Concernant les tumeurs de stade II, une rechute fut notée dans 50,6 %des cas avec ACPI et 24,4% des cas sans ACPI, la différence étant significative (p < 0,01). En analyse multivariée, la présence d’un ou plusieurs APCI correspondait à un facteur de risque de rechute indépendant après ajustement pour les autres facteurs de risque connus : stade T ; différenciation cellulaire ; invasion vasculaire ; perforation ou occlusion inaugurale (Odds Ratio = 3,1 ; Intervalle de confiance 95%=1,4-6,9 ; p < 0,01).
Les courbes de survie sans récidive apparaissaient tout à fait superposables pour les stades II avec APCI et les stades III.
De même, pour les tumeurs de stade III, une récidive fut notée respectivement dans 65,1 et 39,1% des cas avec et sans ACPI (p < 0,01).
Aucune relation ne fut retrouvée entre la taille ou le nombre des ACPI et le risque de rechute.

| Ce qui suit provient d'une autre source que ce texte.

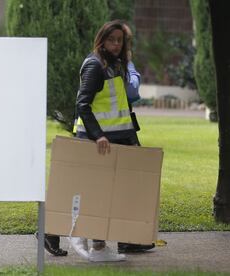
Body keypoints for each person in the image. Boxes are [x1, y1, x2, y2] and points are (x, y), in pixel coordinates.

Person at [69, 20, 155, 262]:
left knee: (115, 193)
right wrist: (98, 136)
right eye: (112, 40)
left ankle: (99, 244)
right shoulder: (95, 65)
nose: (116, 44)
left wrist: (131, 140)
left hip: (118, 139)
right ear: (102, 39)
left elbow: (121, 106)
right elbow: (82, 104)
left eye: (120, 40)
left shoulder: (116, 64)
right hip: (100, 142)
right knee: (100, 194)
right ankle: (93, 244)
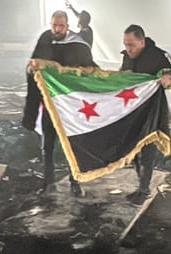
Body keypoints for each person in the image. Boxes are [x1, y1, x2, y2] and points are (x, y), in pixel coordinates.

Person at [22, 10, 97, 197]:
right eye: (54, 25)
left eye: (61, 26)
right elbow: (33, 63)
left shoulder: (78, 44)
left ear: (67, 26)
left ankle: (75, 181)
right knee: (47, 144)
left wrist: (90, 70)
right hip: (50, 103)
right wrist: (31, 68)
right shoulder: (45, 39)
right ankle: (49, 183)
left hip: (70, 105)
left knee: (72, 144)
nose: (57, 29)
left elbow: (91, 67)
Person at [120, 24, 171, 205]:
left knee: (148, 150)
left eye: (131, 45)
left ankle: (144, 189)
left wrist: (170, 76)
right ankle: (140, 185)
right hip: (133, 111)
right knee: (133, 150)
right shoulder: (127, 57)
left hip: (153, 112)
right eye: (125, 44)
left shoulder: (159, 55)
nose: (128, 49)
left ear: (142, 42)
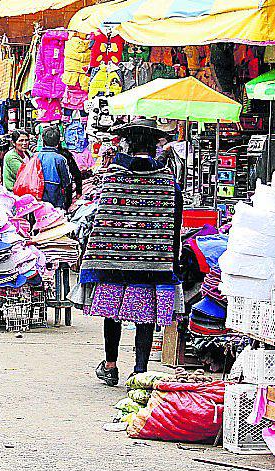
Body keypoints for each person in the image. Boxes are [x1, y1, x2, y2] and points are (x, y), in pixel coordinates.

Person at [81, 119, 183, 386]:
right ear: (155, 145)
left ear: (127, 144)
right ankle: (139, 371)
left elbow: (102, 219)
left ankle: (111, 365)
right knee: (145, 317)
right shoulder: (167, 181)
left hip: (112, 261)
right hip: (153, 264)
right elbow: (175, 222)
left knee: (112, 313)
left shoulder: (114, 178)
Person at [37, 127, 82, 210]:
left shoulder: (36, 156)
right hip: (56, 194)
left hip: (38, 193)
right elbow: (67, 180)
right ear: (58, 142)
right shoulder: (61, 158)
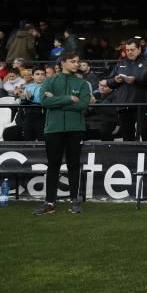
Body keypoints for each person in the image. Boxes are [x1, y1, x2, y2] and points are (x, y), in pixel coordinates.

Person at [33, 52, 91, 215]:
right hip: (53, 129)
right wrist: (68, 99)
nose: (76, 64)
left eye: (78, 61)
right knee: (53, 165)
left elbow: (83, 105)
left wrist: (56, 101)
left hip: (75, 129)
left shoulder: (83, 83)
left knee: (73, 165)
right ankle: (49, 202)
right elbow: (44, 102)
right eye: (73, 61)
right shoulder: (49, 81)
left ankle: (74, 200)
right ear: (63, 63)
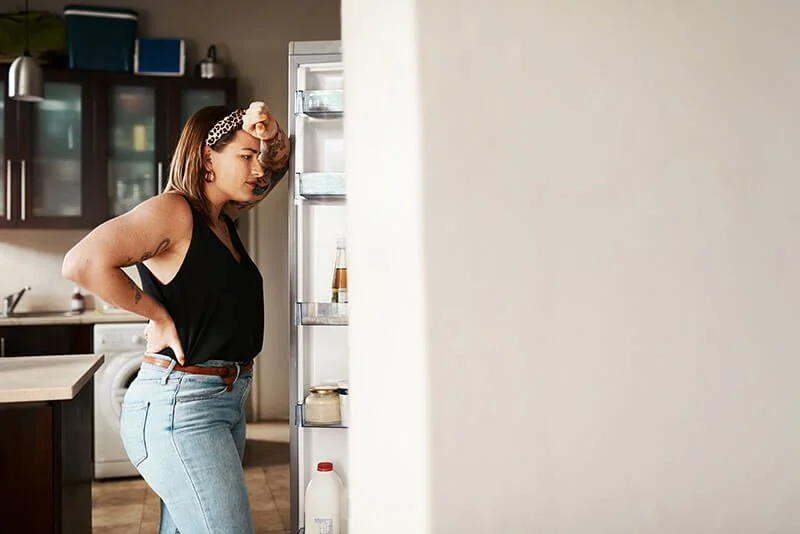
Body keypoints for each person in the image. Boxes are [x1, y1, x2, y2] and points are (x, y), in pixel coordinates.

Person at [62, 101, 290, 533]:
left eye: (257, 158)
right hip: (181, 407)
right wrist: (157, 315)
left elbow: (276, 169)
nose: (258, 169)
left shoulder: (222, 220)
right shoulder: (174, 210)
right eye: (245, 156)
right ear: (208, 156)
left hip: (223, 401)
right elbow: (82, 262)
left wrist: (269, 135)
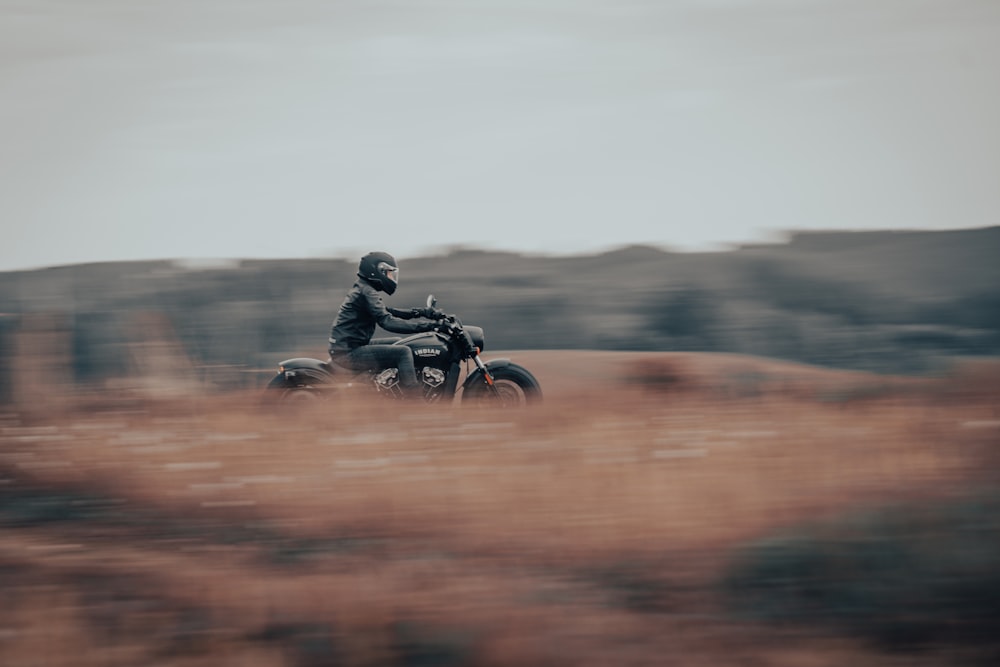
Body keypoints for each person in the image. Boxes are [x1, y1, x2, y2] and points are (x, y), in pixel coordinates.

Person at [328, 251, 444, 397]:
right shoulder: (367, 292)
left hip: (348, 346)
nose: (392, 277)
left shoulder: (364, 289)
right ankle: (415, 400)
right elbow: (387, 321)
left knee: (400, 343)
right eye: (389, 273)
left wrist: (422, 312)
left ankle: (392, 390)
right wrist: (429, 326)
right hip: (347, 353)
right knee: (403, 352)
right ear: (377, 271)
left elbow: (387, 311)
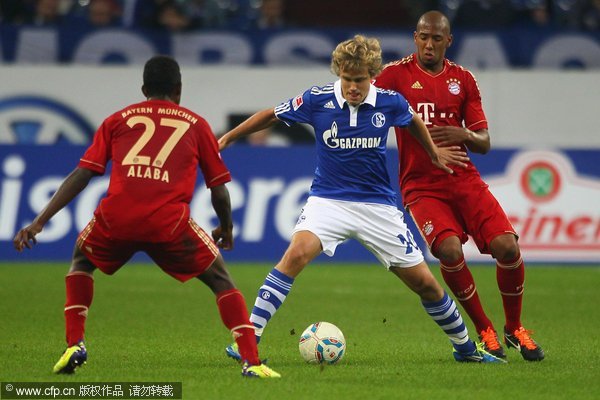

Les patients présentant des tumeurs avec ACPI irréguliers affichaient un risque plus élevé de récidive que ceux présentant un ou plusieurs APCI de contours réguliers arrondis.
Commentaires
Parmi les patients opérés d’une tumeur colorectale de stade II, le risque est actuellement de ne pas traiter en adjuvant une sous-population à risque méconnu. En attendant les moyens modernes de la biologie moléculaire avec, en particulier, le développement en routine des signatures génomiques, il convient de rechercher les facteurs de risque clinique (occlusion ou perforation inaugurales) ou histopathologies (T4, nombre de ganglions insuffisant, invasion vasculaire, engainement périnerveux, faible différenciation). Au nombre de ceux-ci, il faut maintenant compter, grâce à cette étude de qualité, les amas péricoliques ou périrectaux isolés qui confèrent un risque de rechute équivalent à celui des tumeurs de stades III.
Référence
[1] Belt EJ Th, et al. Ann Surg Oncol 2010;17:3203-11.